Primary mediastinal large B-cell lymphoma

• We discuss key clinicopathologic and genetic features of this lymphoma.
• We discuss about the role of rituximab and PET scan.
• We have presented data to support omission of mediastinal radiation in select patients.
• Data on intensified chemotherapy alone such as DA-R-EPOCH is discussed.
• Promising targeted agents are briefly discussed.

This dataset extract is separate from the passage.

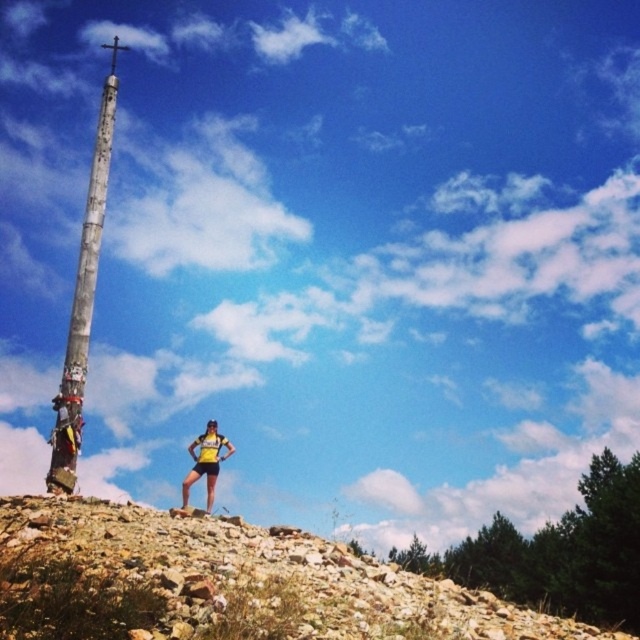
You are a hiker trying to reach the weathered wooden pole at left from the brown rocky hillside at lower left. Based on the scene description, which direction should you move to get to the pole?

The brown rocky hillside at lower left is located below the weathered wooden pole at left, so you should move upward from the brown rocky hillside at lower left to reach the weathered wooden pole at left.

You are a hiker planning to climb the brown rocky hillside at lower left. You are currently standing at the base of the hillside, which is at the same level as the yellow fabric shorts at center. How does the height of the hillside compare to your current position?

The brown rocky hillside at lower left has a greater height compared to the yellow fabric shorts at center, so the hillside is taller than your current position.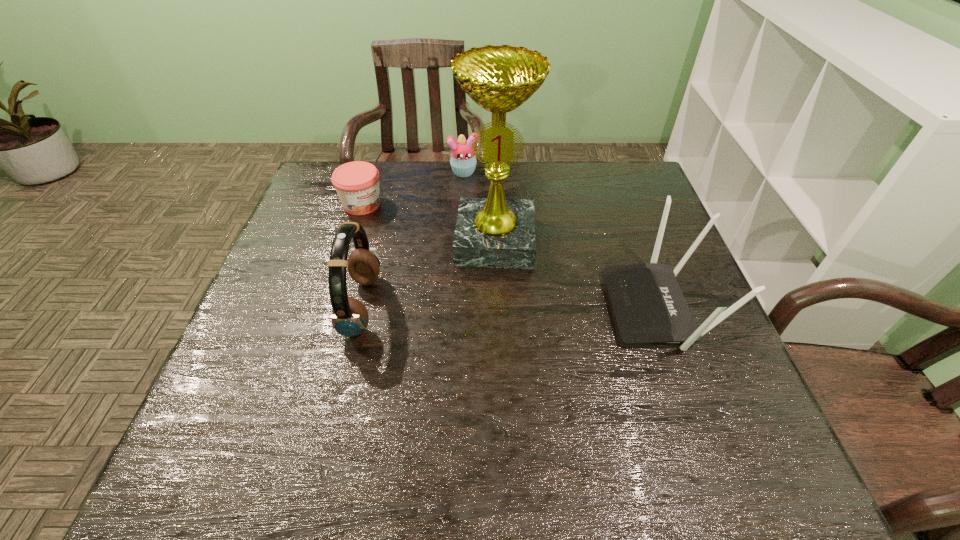
Identify the location of free spot located 0.080m on the face of the farthest object. Image resolution: width=960 pixels, height=540 pixels. click(469, 194).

The management of primary mediastinal large B-cell lymphoma (PMBCL) requires a balance between optimizing chances of cure and reducing risk of long-term toxicities. The combination of rituximab to cyclophosphamide, doxorubicin, vincristine and prednisone (RCHOP) followed by mediastinal radiation results in a plateau in progression-free survival after first few years of follow-up. In rituximab era, a negative positron emission tomography (PET) scan performed after the completion of immunochemotherapy has a high predictive value for durable remission. Consequently, end-of-therapy PET may be utilizable to avoid radiation without compromising survival. Additionally, intensified chemotherapy alone has shown excellent survival. PMBCL is frequently associated with amplification of programmed death ligand (PDL) 1/2 and constitutive activation of JAK–STAT and NFKB pathways; these may serve as promising therapeutic targets. Clinical trials that integrate novel therapies into upfront immunochemotherapy and utilize end-of-therapy PET scan to guide mediastinal radiation have potential to further enhance survival and prevent long-term toxicities.